▼
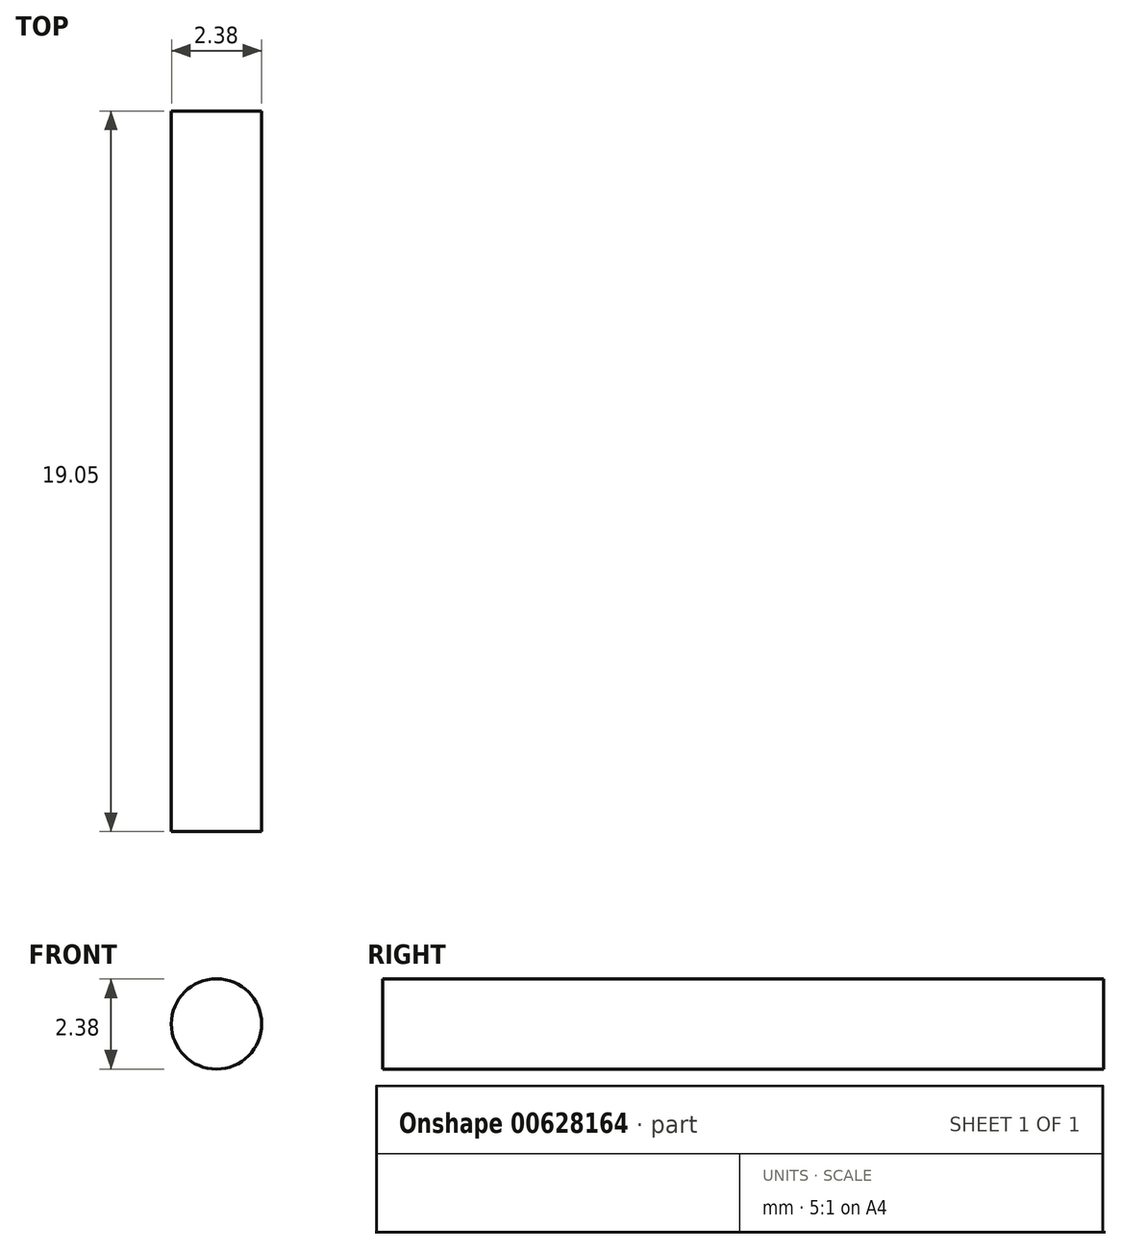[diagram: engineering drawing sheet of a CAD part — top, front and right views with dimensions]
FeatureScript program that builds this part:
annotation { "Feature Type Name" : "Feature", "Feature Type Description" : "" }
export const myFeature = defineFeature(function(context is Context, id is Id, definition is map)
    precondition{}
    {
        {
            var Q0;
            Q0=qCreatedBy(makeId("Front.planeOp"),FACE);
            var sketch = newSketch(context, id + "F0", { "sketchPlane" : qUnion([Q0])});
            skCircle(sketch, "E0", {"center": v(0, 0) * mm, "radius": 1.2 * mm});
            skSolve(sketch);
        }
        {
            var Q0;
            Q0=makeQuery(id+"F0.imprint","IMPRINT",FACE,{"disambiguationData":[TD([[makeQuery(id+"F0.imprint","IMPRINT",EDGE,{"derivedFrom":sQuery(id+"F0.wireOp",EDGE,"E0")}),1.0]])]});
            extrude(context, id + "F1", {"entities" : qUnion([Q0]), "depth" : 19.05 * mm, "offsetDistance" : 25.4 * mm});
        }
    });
▲
▼
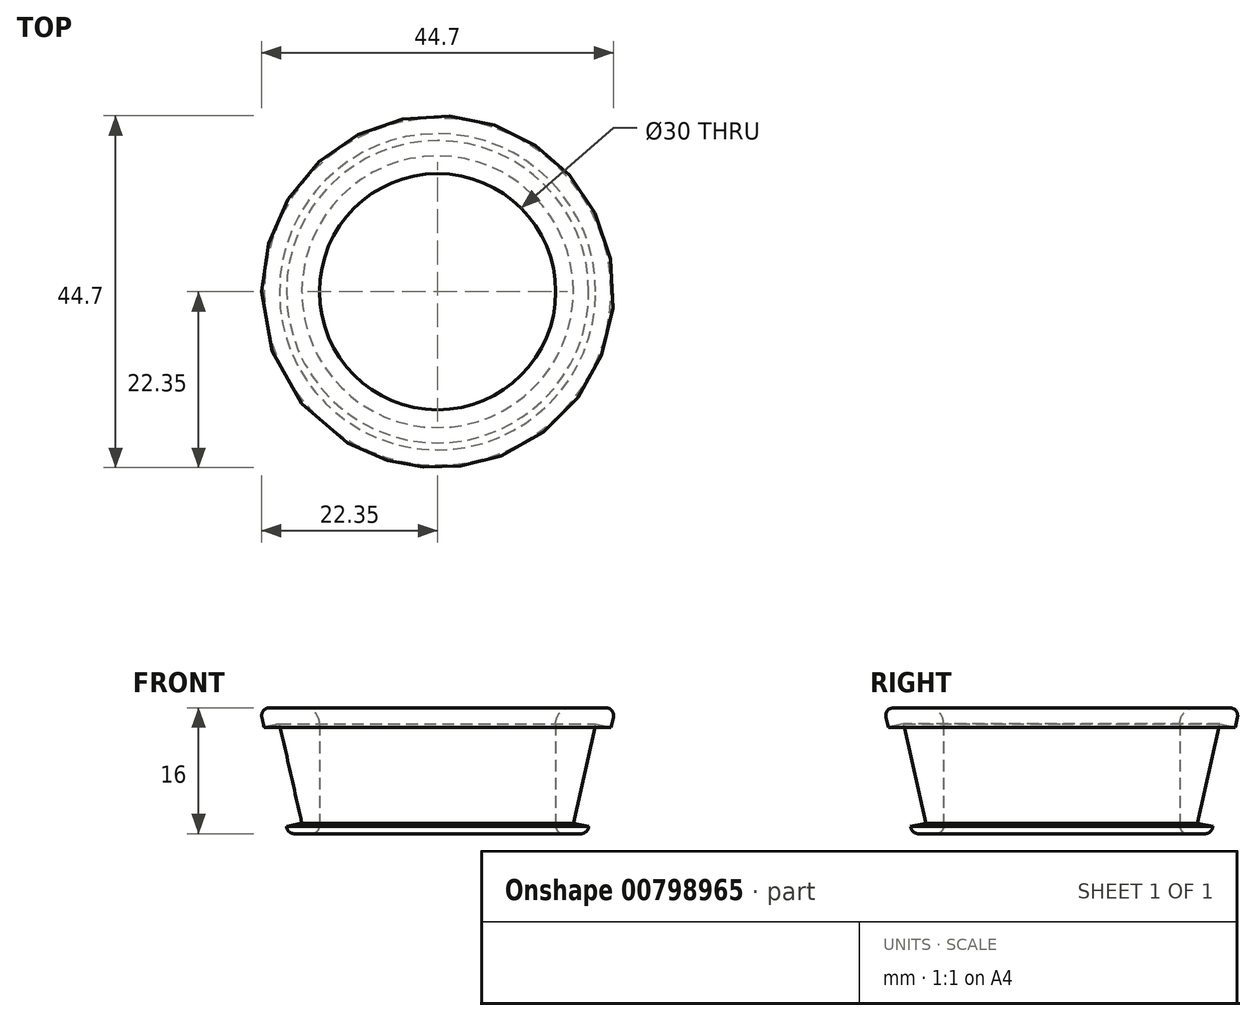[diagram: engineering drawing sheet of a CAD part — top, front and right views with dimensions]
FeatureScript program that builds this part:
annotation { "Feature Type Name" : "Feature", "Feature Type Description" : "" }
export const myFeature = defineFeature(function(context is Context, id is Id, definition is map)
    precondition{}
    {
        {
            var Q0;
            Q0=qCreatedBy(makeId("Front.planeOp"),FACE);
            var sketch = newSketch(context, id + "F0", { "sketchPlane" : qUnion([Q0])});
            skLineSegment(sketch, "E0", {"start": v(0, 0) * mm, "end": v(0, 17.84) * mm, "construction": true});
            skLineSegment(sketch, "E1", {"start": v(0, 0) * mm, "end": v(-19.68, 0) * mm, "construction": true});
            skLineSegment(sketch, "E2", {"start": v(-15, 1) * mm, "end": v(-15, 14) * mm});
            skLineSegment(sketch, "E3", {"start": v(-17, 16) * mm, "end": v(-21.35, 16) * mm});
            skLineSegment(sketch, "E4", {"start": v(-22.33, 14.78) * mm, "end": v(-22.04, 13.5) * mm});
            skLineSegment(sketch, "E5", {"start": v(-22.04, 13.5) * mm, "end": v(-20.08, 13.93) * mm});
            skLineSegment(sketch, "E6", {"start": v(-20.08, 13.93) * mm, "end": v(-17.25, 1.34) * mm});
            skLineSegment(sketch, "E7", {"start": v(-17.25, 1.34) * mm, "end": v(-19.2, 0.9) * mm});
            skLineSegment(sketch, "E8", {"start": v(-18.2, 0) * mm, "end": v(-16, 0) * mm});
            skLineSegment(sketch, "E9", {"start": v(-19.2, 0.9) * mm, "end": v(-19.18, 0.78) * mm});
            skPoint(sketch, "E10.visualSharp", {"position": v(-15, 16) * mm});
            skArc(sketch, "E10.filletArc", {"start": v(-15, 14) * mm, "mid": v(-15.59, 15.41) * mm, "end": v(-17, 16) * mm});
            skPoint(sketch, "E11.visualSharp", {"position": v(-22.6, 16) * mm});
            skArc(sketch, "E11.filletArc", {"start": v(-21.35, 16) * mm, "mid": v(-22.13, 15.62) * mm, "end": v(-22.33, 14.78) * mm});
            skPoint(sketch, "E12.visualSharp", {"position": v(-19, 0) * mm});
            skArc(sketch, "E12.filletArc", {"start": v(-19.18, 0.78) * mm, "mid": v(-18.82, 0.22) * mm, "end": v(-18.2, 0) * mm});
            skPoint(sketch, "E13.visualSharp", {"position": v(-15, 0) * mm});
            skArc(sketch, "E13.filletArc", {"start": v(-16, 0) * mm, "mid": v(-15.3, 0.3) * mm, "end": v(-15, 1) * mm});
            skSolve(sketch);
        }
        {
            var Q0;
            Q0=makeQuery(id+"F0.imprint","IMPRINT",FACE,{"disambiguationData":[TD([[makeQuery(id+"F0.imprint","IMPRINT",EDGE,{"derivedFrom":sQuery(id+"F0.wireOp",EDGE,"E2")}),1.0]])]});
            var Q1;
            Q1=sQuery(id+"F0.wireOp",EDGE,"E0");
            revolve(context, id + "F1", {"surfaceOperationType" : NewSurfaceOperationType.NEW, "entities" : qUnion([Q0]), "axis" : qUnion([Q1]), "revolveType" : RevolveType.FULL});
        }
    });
▲
* [OBJETIVO PLANTEADO] ¿Qué líneas de los ítems anteriores contienen la cadena "construction"? Enuméralas copiando cada una completa.

* [RESULTADO]
            skLineSegment(sketch, "E0", {"start": v(0, 0) * mm, "end": v(0, 17.84) * mm, "construction": true});
            skLineSegment(sketch, "E1", {"start": v(0, 0) * mm, "end": v(-19.68, 0) * mm, "construction": true});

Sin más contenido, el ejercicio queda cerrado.